*Supplied data*.

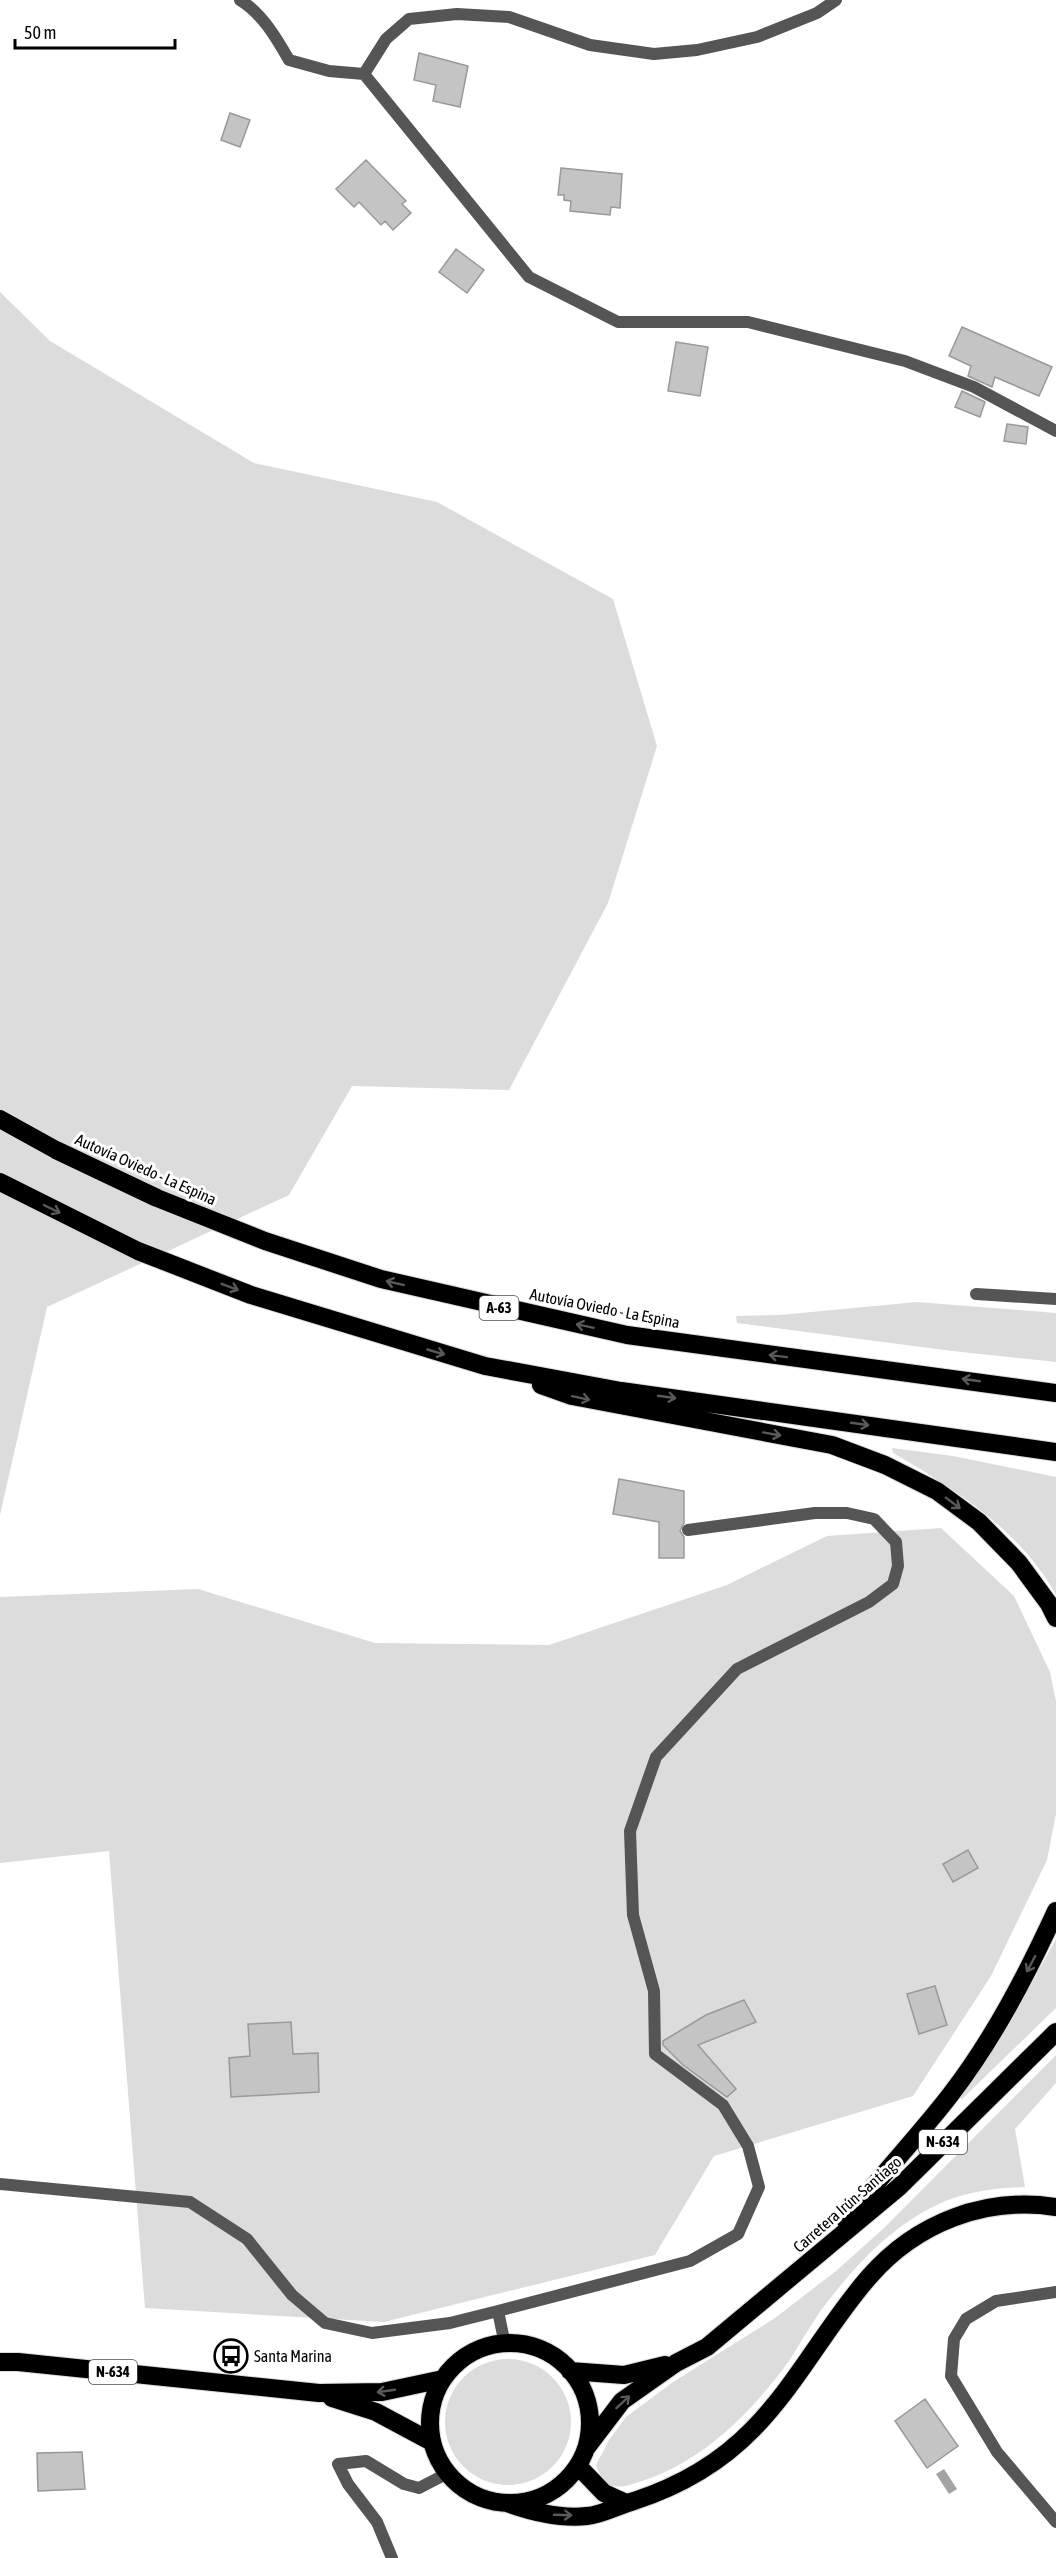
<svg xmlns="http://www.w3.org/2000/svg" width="1056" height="2558" viewBox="0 0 1056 2558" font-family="'Asap Condensed',sans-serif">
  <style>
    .green { fill: #dcdcdc }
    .water { fill: #a3a3a3 }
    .building { fill: #c4c4c4; stroke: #999; stroke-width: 1.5 }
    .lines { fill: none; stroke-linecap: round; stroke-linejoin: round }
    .highway-casing { stroke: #dbdbdb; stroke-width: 20 }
    .street { stroke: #555; stroke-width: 12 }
    .highway { stroke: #000; stroke-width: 18 }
    .oneway { stroke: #595959 }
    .labels { text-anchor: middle; stroke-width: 6; stroke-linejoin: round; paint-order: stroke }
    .shield { fill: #fff; stroke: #4c4c4c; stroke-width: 1.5 }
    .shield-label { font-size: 15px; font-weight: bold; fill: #000 }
    .street-label { font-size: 16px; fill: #000; stroke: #fff }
    .poi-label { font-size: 16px; fill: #000; stroke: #fff; text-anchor: start }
  </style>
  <rect width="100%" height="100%" fill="#fff"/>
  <path class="green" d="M0,292L50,341L254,463L437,502L613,599L657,746L608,903L509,1090L352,1086L289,1195L47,1307L0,1515Z
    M917,1302L1056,1313V1362L952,1351L737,1323L736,1316L780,1315Z
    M892,1448L953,1456L1056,1477V1595C1020,1530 955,1489 893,1453Z
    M941,1528L1014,1596L1050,1672L1056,1701V1814L1047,1860L991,1976L913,2096L714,2156L655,2255L384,2322L145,2308L109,1851L0,1863V1597L198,1589L375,1643L549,1645L727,1585L827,1536Z
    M1056,1939V2008L962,2099L959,2096L1008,2026Z
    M1056,2055V2083L1015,2129L1025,2187C970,2189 938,2198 894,2232C869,2251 848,2276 828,2301C814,2319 803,2339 791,2358C754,2410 704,2461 642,2481C618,2489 606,2492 596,2465L609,2440L626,2417L673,2382L775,2318L836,2271L884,2228Z
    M445 2422a63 63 0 1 1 126 0a63 63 0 1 1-126 0Z"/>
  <path class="water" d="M944,2469L957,2489L949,2494L936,2474Z"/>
  <path class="building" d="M419,53L468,66L460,107L433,101L436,85L414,80Z
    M230,113L250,120L240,147L221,140Z
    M366,160L406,201L402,204L411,213L393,230L385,221L381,225L359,202L354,207L336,189Z
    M561,168L622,174L620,208L611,207L610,215L570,211L571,201L564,200V195H558Z
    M456,249L484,270L467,293L439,272Z
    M962,327L1052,367L1039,396L995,377L992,387L968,376L971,366L949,356Z
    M676,342L708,347L700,396L668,391Z
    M962,391L985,402L980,417L955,407Z
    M1007,424L1028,427L1026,444L1004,441Z
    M619,1479L684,1491V1523L680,1531L684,1537V1558H659V1522L613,1514Z
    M968,1850L978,1868L953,1882L943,1864Z
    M935,1986L947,2025L919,2034L907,1994Z
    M744,2000L756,2022L698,2045L736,2089L727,2097L683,2065L663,2045V2041L706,2015Z
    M291,2022L293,2054L318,2053L319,2092L231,2097L229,2058L250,2056L248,2024Z
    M925,2399L958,2446L927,2468L895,2421Z
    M82,2452L85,2489L38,2491L37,2453Z"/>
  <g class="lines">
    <g class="highway-casing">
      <path id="highway" d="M0,1119L56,1150L157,1198L265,1241L381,1279L627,1335L1056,1393
        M0,1182L138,1251L251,1295L485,1366L621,1391L1056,1452
        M541,1385L572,1396L832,1445L885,1465L937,1491L979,1522L1019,1563L1049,1604L1056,1618
        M846,2221C879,2177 918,2137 951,2094C994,2038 1027,1974 1056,1911
        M430 2423a80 80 0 1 1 160 0a80 80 0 1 1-160 0Z
        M0,2362H18L319,2393L382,2392L443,2379
        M570,2371L624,2375L665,2365
        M332,2398L376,2412L432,2442
        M587,2447L622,2401L676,2363L707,2347L899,2187L1056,2032
        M578,2466L604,2493L626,2503
        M507,2503C532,2512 559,2519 587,2516C602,2515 619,2505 634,2501C680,2486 720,2463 753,2429C798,2383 827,2325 869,2277C916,2223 985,2196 1056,2207"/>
    </g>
    <path class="street" d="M240,0C262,13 277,39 289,60L329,71L364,74L529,277L618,322H748L905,361L974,387L1056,431
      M364,74L386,39L409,19L457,14L509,17L590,45L654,54L697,50L757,37L817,13L836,0
      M976,1294L1056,1299
      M0,2184L190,2202L247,2239L292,2295L325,2323L372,2333L450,2323L498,2311L504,2340
      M1056,2292L996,2301L966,2319L954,2339L951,2376L997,2452L1056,2522
      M498,2311L690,2261L738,2234L759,2187L748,2146L723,2105L655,2054L654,1991L633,1915L630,1831L656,1757L737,1669L869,1602L893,1584L898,1566L896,1542L874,1519L847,1513H815L688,1530
      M392,2558L377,2522L348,2484L338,2464L366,2461L404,2484L419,2488L446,2474"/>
    <use href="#highway" class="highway"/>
  </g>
  <defs><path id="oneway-shaft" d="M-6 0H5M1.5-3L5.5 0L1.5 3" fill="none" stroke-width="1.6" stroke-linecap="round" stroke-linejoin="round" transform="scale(1.5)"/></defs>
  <g class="oneway">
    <use href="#oneway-shaft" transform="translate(52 1209) rotate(26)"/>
    <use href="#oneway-shaft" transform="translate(395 1283) rotate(-167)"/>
    <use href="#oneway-shaft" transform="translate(230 1287) rotate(21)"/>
    <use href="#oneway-shaft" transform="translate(585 1326) rotate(-168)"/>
    <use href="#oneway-shaft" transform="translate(436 1352) rotate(16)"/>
    <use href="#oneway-shaft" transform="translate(778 1356) rotate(-173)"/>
    <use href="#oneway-shaft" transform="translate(971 1380) rotate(-172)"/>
    <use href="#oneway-shaft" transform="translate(667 1397) rotate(8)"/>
    <use href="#oneway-shaft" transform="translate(581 1398) rotate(12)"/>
    <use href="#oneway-shaft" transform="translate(860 1424) rotate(8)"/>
    <use href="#oneway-shaft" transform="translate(772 1434) rotate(10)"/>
    <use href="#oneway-shaft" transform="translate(953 1503) rotate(37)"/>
    <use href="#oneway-shaft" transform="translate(1031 1964) rotate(118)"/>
    <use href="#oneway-shaft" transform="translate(386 2391) rotate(172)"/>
    <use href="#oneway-shaft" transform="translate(623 2402) rotate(-43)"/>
    <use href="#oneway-shaft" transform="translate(563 2515) rotate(2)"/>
  </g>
  <defs>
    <g id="bus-ring" transform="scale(1.725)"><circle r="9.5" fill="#fff" stroke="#000" stroke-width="1.5"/><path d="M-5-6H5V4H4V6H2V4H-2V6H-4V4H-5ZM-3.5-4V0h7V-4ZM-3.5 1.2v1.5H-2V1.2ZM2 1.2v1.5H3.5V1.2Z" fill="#000"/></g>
  </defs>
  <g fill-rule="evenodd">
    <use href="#bus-ring" x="231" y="2356"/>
  </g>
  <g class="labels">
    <g class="shield">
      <rect x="479.5" y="1296" width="39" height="24" rx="4.5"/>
      <rect x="919" y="2130" width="48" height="24" rx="4.5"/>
      <rect x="89" y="2360" width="48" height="24" rx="4.5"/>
    </g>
    <g class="shield-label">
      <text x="499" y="1313">A-63</text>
      <text x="943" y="2147">N-634</text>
      <text x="113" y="2377">N-634</text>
    </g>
    <g class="street-label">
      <text transform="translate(146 1169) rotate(24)" y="6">Autovía Oviedo - La Espina</text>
      <text transform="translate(605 1308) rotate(11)" y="6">Autovía Oviedo - La Espina</text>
      <text transform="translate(847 2204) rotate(-41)" y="6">Carretera Irún-Santiago</text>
    </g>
    <g class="poi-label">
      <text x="254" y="2362">Santa Marina</text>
    </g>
  </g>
  <path d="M15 39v9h160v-9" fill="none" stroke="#000000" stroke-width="3"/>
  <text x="24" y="39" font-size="18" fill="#000000" stroke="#ffffff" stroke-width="4.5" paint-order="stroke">50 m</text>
</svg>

*Exercise goal*. Each line above with the string "lines" in it should be located and copied.

*The answer*.
    .lines { fill: none; stroke-linecap: round; stroke-linejoin: round }
  <g class="lines">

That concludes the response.